Wednesday, November 11, 2015

Memories of My Dad on This Veterans Day


On this Veterans Day, my thoughts turn to my father. My dad, Murray Befeler, was born in New York on November 24, 1913.  He grew up first on a farm in upper New York and then in Brooklyn, the youngest of seven children.  His mother died when he was about seven and his father remarried.  He dropped out of school in about the tenth grade and lived for awhile with his brother, my Uncle Jack and his wife, my Aunt Miriam.

I never knew much about his childhood as he would never talk about it nor his Jewish heritage.  I only met my uncle and aunt in 1965 when I visited them in Brooklyn on my way back from Europe.  Later when I was in Poughkeepsie for a training class with IBM, I took the train to New York City for a visit.  Uncle Jack and Aunt  Miriam came to visit us in Long Beach in the early seventies.  I also went to Uncle Jack’s funeral in about 1983.

My dad became a photographer and moved as far away from his family as he could, first to San Francisco and then to Honolulu.  My dad had a very difficult childhood according to Uncle Jack, but I never learned any particulars.

In 1942 Murray was credited as a base correspondent through the Navy Department and served as the Honolulu bureau chief for the still photography pool and in 1943 was assigned to the army. He had his home-base in the Star Bulletin building on Bethel Street.  During the invasion of Iwo Jima my dad played a key role in the history of Joe Rosenthal’s famous flag raising photograph.   While on Guam he often sent home money he earned by staying sober during the intense nightly poker games played by the war correspondents. 

After the war was over, he started his own business, Photo Hawaii, which he ran until his death. .

In 1954 my dad went to the Pacific to do a ten-year-after-the-war photo shoot. When he returned he had a heart attack, the result of a weakened heart from having rheumatic fever as a child.  From that time on he came home in the afternoons to rest.  He was an early riser and worked mornings and often had jobs in the evening as well.  He did a lot of work for United Air Lines, Matson and the Hawaii Visitors Bureau.  He often covered arrivals of important people at the Honolulu airport.  He once took pictures of the Truman family and got a thank you letter from Margaret Truman.  He later did a lot of aerial shots of Honolulu from a helicopter.

In 1968 he had another heart attack and couldn’t come to our wedding when my wife and I were married.  He died in August of 1968.  At his funeral a huge crowd turned out to pay him tribute.  I flew his ashes out to sea in a helicopter and dropped them into the Pacific.

My dad always wanted the best for me.
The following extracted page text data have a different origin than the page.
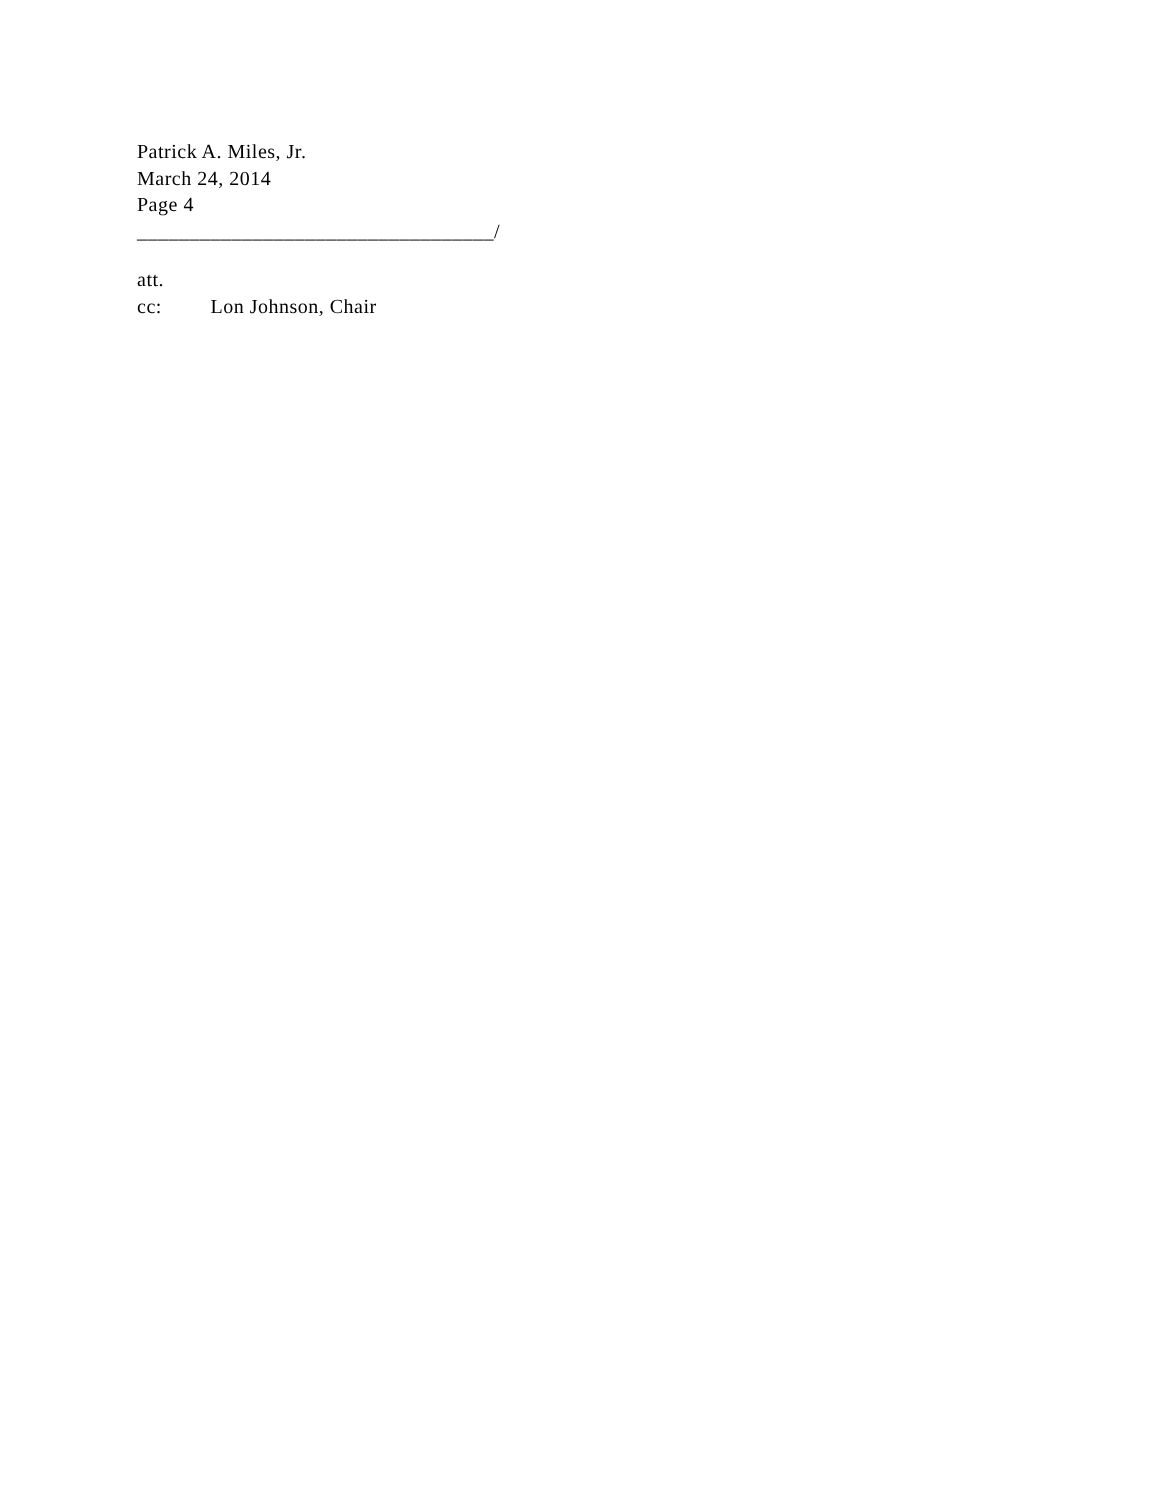Patrick A. Miles, Jr.
March 24, 2014
Page 4
__________________________________/
att.
cc: Lon Johnson, Chair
Because of his heart condition, he couldn’t play sports, but he watched me play tennis.  He paid my way through Stanford, but then said that was enough education, so I was on my own for my MBA.

He had very high ethical standards.  He was honest and told the truth.  One time when someone telephoned whom he didn’t want to talk to, he said to tell them he was out and he went into the yard.

He tended to be outspoken and said what he believed.

He was extremely intelligent, even though he had little formal education.  He told puns such as when viewing a lava flow saying, “isn’t that lavaly.”

My dad was a creative photographer, and I’m looking at some of his pictures on the wall as I’m writing. Last night I watched a program on PBS about Iwo Jima. I took out a book I had saved titled Immortal Images by Tedd Thomey. It quoted Joe Rosenthal about the famous flag raising photograph: “If the fact that I took this picture is important, then I deem it important to recognize the part played in the handling of it by many people. At Guam the picture-pool coordinator, Murray Befeler, had to see that my films were processed. The darkroom men had to do their job well to get good negative results. The censor had to pass the picture and Murray had to decide it was good enough to be scheduled via radiophoto, or it would have been passed over and been nothing but a piece of film.”